> Textauszug:
◆ ◆ ◆ ◆ ◆ ◆ ◆
Schwerpunkte

Die beiden Begriffe Diaspora und Genozid charakterisieren die Schwerpunktaufgaben des Instituts in den Bereichen der Forschung, Lehre und wissenschaftlichen Nachwuchsförderung, aber auch der Aufgaben im Bereich historisch-politischer Bildung und Weiterbildung.

Beide Termini verweisen auf die Leitgedanken der Institutsforschungen:

den Blick auf die Komplexität der Völkermordprozesse zu richten: auf die Vielschichtigkeit und Dynamik der politischen, rechtlichen, sozialen und psychologischen Ursachen, Rahmenbedingungen und Verwirklichungsaspekte;

die generationenübergreifenden Nachfolgen in die Forschung einzubeziehen und Migrationen, Exil, psychische Traumata, identifikative und gesellschaft- liche Veränderungen als Folgen struktureller Gewalt zu erkennen

Genozide nicht losgelöst von den gesamtgesellschaftlichen Strukturen und Entwicklungen zu betrachten, sondern als gesamt-gesellschaftliche Prozesse anzusehen.

 

Genozidforschung

beschäftigt sich sowohl mit den historischen Prozessen und den sozialen und politischen Strukturen kollektiver Gewaltakte, als auch mit ihren generationenübergreifenden Auswirkungen.
◆ ◆ ◆ ◆ ◆ ◆ ◆
> Aufgabe 1: Erläutere anhand des Textes über die Schwerpunkte des Instituts in ein bis drei Sätzen, welche Bedeutung die Begriffe Diaspora und Genozid für die Arbeit des Instituts haben.
> Aufgabe 2: Führe den Text über die Schwerpunkte des Instituts im Anschluss an seinen letzten Satz weiter.

Zeilen aus einem Datensatz
◆ ◆ ◆ ◆ ◆ ◆ ◆
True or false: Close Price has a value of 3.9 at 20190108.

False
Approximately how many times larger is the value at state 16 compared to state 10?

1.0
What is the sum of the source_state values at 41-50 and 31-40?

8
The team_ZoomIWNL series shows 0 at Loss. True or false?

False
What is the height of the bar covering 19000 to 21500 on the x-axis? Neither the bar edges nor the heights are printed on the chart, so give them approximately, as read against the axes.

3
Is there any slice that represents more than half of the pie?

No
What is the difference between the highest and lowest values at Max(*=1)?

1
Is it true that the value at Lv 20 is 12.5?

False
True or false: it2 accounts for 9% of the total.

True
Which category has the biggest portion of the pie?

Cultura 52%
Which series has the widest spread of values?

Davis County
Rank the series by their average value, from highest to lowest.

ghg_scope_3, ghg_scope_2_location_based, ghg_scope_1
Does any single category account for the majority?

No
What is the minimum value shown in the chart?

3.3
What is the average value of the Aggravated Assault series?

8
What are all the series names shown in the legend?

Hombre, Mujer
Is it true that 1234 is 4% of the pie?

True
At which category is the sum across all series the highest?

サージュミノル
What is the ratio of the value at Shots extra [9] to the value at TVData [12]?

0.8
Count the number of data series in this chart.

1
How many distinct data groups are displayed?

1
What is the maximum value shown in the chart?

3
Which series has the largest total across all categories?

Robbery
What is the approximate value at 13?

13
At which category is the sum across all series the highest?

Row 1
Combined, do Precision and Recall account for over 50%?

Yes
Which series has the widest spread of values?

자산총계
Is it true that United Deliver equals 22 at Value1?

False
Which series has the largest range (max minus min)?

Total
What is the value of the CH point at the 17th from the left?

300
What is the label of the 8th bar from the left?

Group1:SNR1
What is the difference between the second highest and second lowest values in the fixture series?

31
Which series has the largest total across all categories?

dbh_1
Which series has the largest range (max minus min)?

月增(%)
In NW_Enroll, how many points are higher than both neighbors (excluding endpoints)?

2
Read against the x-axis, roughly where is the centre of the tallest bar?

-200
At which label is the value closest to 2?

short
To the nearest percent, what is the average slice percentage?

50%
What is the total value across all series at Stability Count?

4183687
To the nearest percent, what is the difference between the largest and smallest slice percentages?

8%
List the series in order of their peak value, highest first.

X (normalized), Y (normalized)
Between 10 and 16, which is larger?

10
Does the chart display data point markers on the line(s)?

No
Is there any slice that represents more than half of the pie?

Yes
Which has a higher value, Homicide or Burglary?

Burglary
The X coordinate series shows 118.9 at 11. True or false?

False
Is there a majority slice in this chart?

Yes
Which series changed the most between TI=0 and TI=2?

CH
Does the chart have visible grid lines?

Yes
◆ ◆ ◆ ◆ ◆ ◆ ◆
> Endgültige Antwort 1: Die Begriffe Diaspora und Genozid kennzeichnen die Schwerpunktaufgaben des Instituts in Forschung, Lehre und wissenschaftlicher Nachwuchsförderung sowie in der historisch-politischen Bildung und Weiterbildung. Zugleich verweisen sie auf die Leitgedanken der Institutsforschungen. Diese Leitgedanken sind: die Komplexität der Völkermordprozesse in den Blick zu nehmen, die generationenübergreifenden Nachfolgen in die Forschung einzubeziehen und Genozide als gesamtgesellschaftliche Prozesse zu betrachten.

> Endgültige Antwort 2:
Mit dieser Aufgabenstellung antworteten die in den 1970er Jahren entstandenen Genocide Studies auf zentrale Desiderate der Forschungen, so der lange vernachlässigten Berücksichtigung sozialer Rahmenbedingungen von Genozid oder der bis dahin ausgebliebenen Analyse von Verfolgungs- und Vernichtungsmustern, die gesellschaftsübergreifend zur Legitimation von Verfolgung, Ausgrenzung und Gewalt sowie zur Mobilisierung von Tätergesellschaften dienen.
Weitere wichtige Beschäftigungen stellen die Diskussion von Möglichkeiten der Früherkennung und Verhinderung zukünftiger Menschenrechtsverletzungen sowie von Modellen des Lehrens und Lernens über Gewalt und Genozid dar.
Den Schwerpunkt der in Deutschland noch immer relativ unbekannten Disziplin bildet die Untersuchung von Völkermord als gesamtgesellschaftlicher Vorgang: Genozide werden über vielschichtige Verwicklungen unterschiedlicher Institutionen und Einzelpersonen und komplexe Motivzusammenhänge verwirklicht.
Als fächerübergreifende Forschung ermöglicht die Genozidforschung einen wichtigen Beitrag zur Grundlagenforschung über die Gestalt moderner Gesellschaften, ihrer Selbstbilder und Handlungsnormen, Identitätsvorstellungen und Ordnungsentwürfe.

 

Genozid - Trauma - Diaspora

Interdisziplinäre Gewaltforschung (Forschungen zu Ursachen, Erscheinungs- und Verlaufsformen sowie Folgen kollektiver Gewalt)

Genozidforschung (historische und interdisziplinäre Untersuchungen)

Traumaforschung (Forschungen zu langfristigen Folgen und intergenerationellen Tradierungen von Gewalterfahrungen)

Diasporaforschung (Forschungen zu Exil, Migration und transnationalen Gemeinschaften).